He’s wearing them … to see.

An eye injury (a corneal edema that caused his eye to swell) during Butler’s regular-season finale prompted the former to wear glasses as a form of protection. But the Bulldogs haven’t lost since he donned the glasses, leaving some players to maintain Stevens wears them because he thinks they’re lucky.

“I know he’s not going to take them off this year because we haven’t lost since he started wearing them,” junior Ronald Nored said.

Fans caught on – a #FearTheGlasses hashtag on Twitter popped up – and sales of his glasses increased around Indianapolis. So the media in Houston, eager to get to the bottom of everything, asked Stevens point blank.

Q. Your players say you will continue to wear the glasses because its superstition now, you’re winning. I don’t recall last year a lot of superstition. Are you superstitious? If so, any other superstitions? Second part, who was the designer of the glasses, who is the maker, and how many requests have you gotten for where you get your glasses?

Stevens: They’re Nautica.
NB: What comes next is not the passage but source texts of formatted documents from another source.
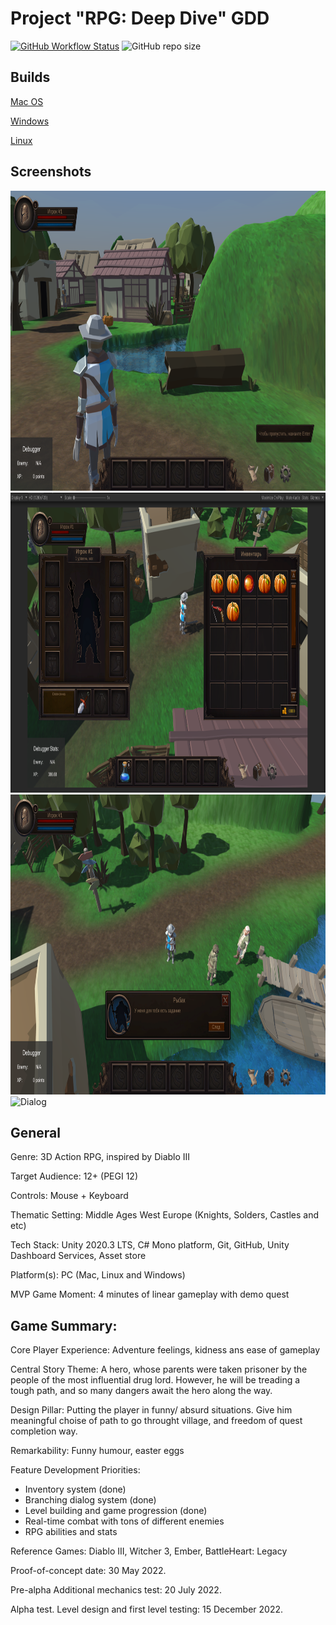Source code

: # Project "RPG: Deep Dive" GDD #
[![GitHub Workflow Status](https://img.shields.io/github/workflow/status/germandilio/RPG_Deep_Dive/Build%20&%20Publish%20documentation?label=docs&style=flat)](https://germandilio.github.io/RPG_Deep_Dive/)
![GitHub repo size](https://img.shields.io/github/repo-size/germandilio/RPG_Deep_Dive)

## Builds ##

[Mac OS](https://cloud.unity.com/public/build-automation/share?shareId=fTP2YA2fgyhfTtx2GYgLyqv4CH1xo6W7PDsbow1O4nw)

[Windows](https://cloud.unity.com/public/build-automation/share?shareId=JdI_7gH6QREZ24LtKKtAFKv4CH1xo6W7PDsbow1O4nw)

[Linux](https://cloud.unity.com/public/build-automation/share?shareId=SzDR1rL-E986LILg9S9VDav4CH1xo6W7PDsbow1O4nw)

## Screenshots ##
<img src="RPG%20Project/Documentation/resources/images/ingame/Player cutscene.png" alt="Dialog" style="height: 480px; width:800px;"/>
<img src="RPG%20Project/Documentation/resources/images/ingame/Inventories & Armor.png" alt="Dialog" style="height: 480px; width:800px;"/>
<img src="RPG%20Project/Documentation/resources/images/ingame/Dialog_fullsceen.png" alt="Dialog" style="height: 480px; width:800px;"/>
<img src="RPG%20Project/Documentation/resources/images/ingame/Quest List_fullsceen.png" alt="Dialog" style="height: 480px; width:800px;"/>

## General ##
Genre: 3D Action RPG, inspired by Diablo III

Target Audience: 12+ (PEGI 12)

Controls: Mouse + Keyboard

Thematic Setting: Middle Ages West Europe (Knights, Solders, Castles and etc)

Tech Stack: Unity 2020.3 LTS, C# Mono platform, Git, GitHub, Unity Dashboard Services, Asset store

Platform(s): PC (Mac, Linux and Windows)

MVP Game Moment:  4 minutes of linear gameplay with demo quest


## Game Summary: ##

Core Player Experience: Adventure feelings, kidness ans ease of gameplay

Central Story Theme: A hero, whose parents were taken prisoner by the people of the most influential drug lord. However, he will be treading a tough path, and so many dangers await the hero along the way.

Design Pillar: Putting the player in funny/ absurd situations. Give him meaningful choise of path to go throught village, and freedom of quest completion way.

Remarkability:  Funny humour, easter eggs

Feature Development Priorities:
* Inventory system (done)
* Branching dialog system (done)
* Level building and game progression (done)
* Real-time combat with tons of different enemies
* RPG abilities and stats


Reference Games: Diablo III, Witcher 3, Ember, BattleHeart: Legacy

Proof-of-concept date: 30 May 2022.

Pre-alpha Additional mechanics test: 20 July 2022.

Alpha test. Level design and first level testing: 15 December 2022.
Nobody has requested anything (smiling).

I think you’re always somewhat superstitious as a coach. The reason I’m wearing the glasses is so I can see. I have found that I’m a better coach when I can see than when I can’t, so that’s the reason I’m wearing the glasses.
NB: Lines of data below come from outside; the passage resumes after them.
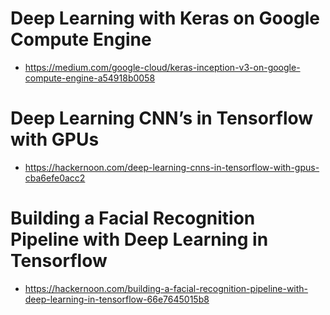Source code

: # Deep Learning with Keras on Google Compute Engine

- https://medium.com/google-cloud/keras-inception-v3-on-google-compute-engine-a54918b0058

# Deep Learning CNN’s in Tensorflow with GPUs

- https://hackernoon.com/deep-learning-cnns-in-tensorflow-with-gpus-cba6efe0acc2

# Building a Facial Recognition Pipeline with Deep Learning in Tensorflow

- https://hackernoon.com/building-a-facial-recognition-pipeline-with-deep-learning-in-tensorflow-66e7645015b8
Yeah, I mean, I’m not going to go to contacts this week. I haven’t had time to go get new contacts. I haven’t had time to go take care of them. The reason the glasses are still on is so I can do my job as well as I can.

To be fair, the glasses can’t be the luck factor for the Bulldogs. They haven’t lost since Feb. 5, six games before Stevens’ eye injury. But it’s the Final Four. I wouldn’t break with tradition now.